Task instructions =
The piece below on Goan cuisine names a familiar collection of dishes that Indian food is often reduced to. List every dish in that collection.
*** Excerpt Section Begins ***
There is a tendency, particularly outside of India, to speak about Indian food as though it were a single cuisine. A country of over a billion people is conveniently reduced to a familiar collection of curries, tandoori grills, and naan breads. It is a shortcut that undermines the centuries of history and regional diversity that define a place’s culinary traditions; instead, we have somehow settled into a single, mistakenly simplified narrative. Fortunately, Kanishka has little interest in retelling a familiar story. On 3 July, Atul Kochhar and Executive Chef Ashok Kumar turned their attention to Goa for an evening.

A Cuisine Built on Contradiction
Perched on India’s western coast, Goa spent more than four centuries under Portuguese rule –long enough for languages to borrow from one another and cultures to become irreversibly entangled. Fortunately for us, the same was true of its food.
At first glance, Goa’s cuisine seems nearly rebellious in the context of what most people might imagine Indian food to be; pork takes centre stage in many dishes, vinegar penetrates sauces where one might anticipate the smoothness of dairy. At some point, these foreign ingredients stopped being foreign. They became dinner.
This harmonious blend of borrowed traditions and local identities is precisely what makes Goan cuisine unlike any other regional cuisine in India. It is this layered culinary identity that Kanishka chose to explore with their recent “Taste of Goa” dinner, where Michelin-starred chef Atul Kochhar reinterpreted the region’s most defining dishes through the restaurant’s contemporary fine-dining lens.
*** Excerpt Section Ends ***
*** Dataset records Section Begins ***
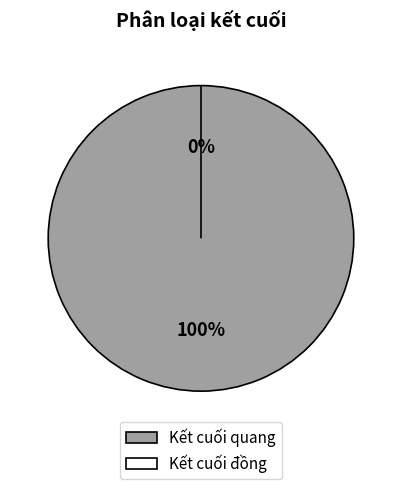

How many segments does this pie chart have?

2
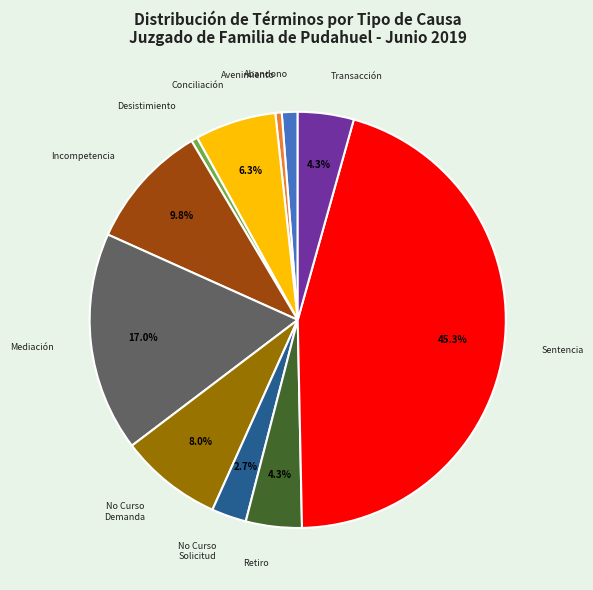

Is there a majority slice in this chart?

No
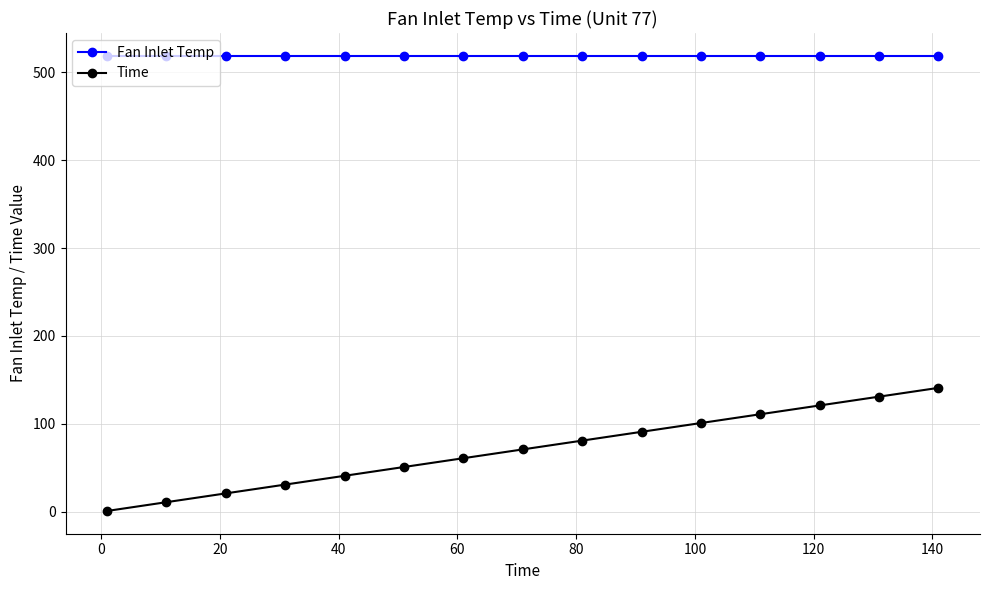

What is the value of the Time point at the 12th from the left?

111.0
*** Dataset records Section Ends ***
Task solution =
Curries, tandoori grills, naan breads